Former Congressman Anthony Weiner only joined New York City's mayoral race one month ago, but he's already made it to the top.

According to a recent Marist College poll, Weiner leads the Democratic nomination with 25% of the vote. Council Speaker Christine Quinn, who was a strong front-runner over the last few months, is now behind by 5%.

"We fully expect the polls to fluctuate throughout the campaign, but we are confident that on Election Day, when voters have to decide who they want to lead this city," Quinn's campaign spokesman said to the Daily News about the new poll results. "They will choose someone who has demonstrated the ability to lead and deliver."

Clearly, voters are responding positively to Weiner's name, an ironic advantage for him over his rivals given its ties to a political scandal in 2011. Or perhaps they're warming up to his aggressive presence at campaign forums and his middle class message.

"My ambition is to win every union member," Weiner said at a forum on June 25. "I don't buy the idea that you take the electorate and you chop it up into little pieces of a pie.

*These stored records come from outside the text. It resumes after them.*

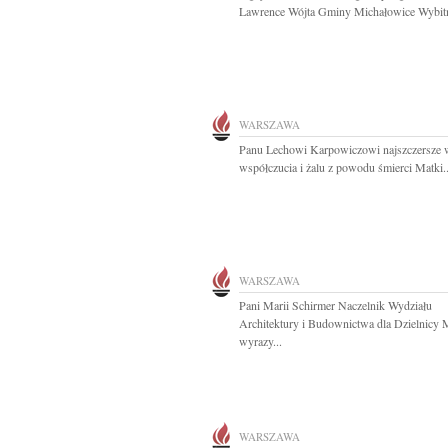
Lawrence Wójta Gminy Michałowice Wybitn
WARSZAWA
Panu Lechowi Karpowiczowi najszczersze 
współczucia i żalu z powodu śmierci Matki..
WARSZAWA
Pani Marii Schirmer Naczelnik Wydziału
Architektury i Budownictwa dla Dzielnicy
wyrazy...
WARSZAWA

I don't believe in the idea that you go out and make a list of which endorsements you want."

But the primaries are still months away and current poll numbers are hardly an indication of the final tally. Candidates like Quinn and former comptroller Bill Thompson have had a steady stream of support from party organizations, officials, and unions: a definite edge. Weiner has been building his campaign from the ground up.

Should Weiner keep his lead, he'll most likely be up against Republican candidate and former MTA chief Joseph Lhota, who currently has 28% of the Republican vote, according to the same Marist poll. Lhota has already made his feelings clear about Weiner in a fundraising email sent out Wednesday and is the first candidate to openly criticize him on his past.

"It's the same old story with Anthony Weiner," the email said. "First, he lies to the public, the press and his family. And then he makes up his own facts. This is a pattern that is simply unacceptable."

Weiner, in response, said that he thinks this race may become a contest between him and Lhota, and portrayed the decision as between "someone who wants to have the city move forward ... and someone who wants to have another Giuliani administration."

In the meantime, the former congressman has been working on some policy changes of his own. Last week he announced a health care reform plan and proposed that city workers, who normally don't pay anything towards their health insurance, begin dishing out 10% of the cost. He wants the city government to pay for all health care in a new "single payer" system and cut out insurance companies — something he advocated for while still in Congress.

In the end, Anthony Weiner doesn't really care about the poll numbers.

"In many ways, it doesn't change anything," he said to NBC New York. "We're going to keep talking about ideas for the middle class."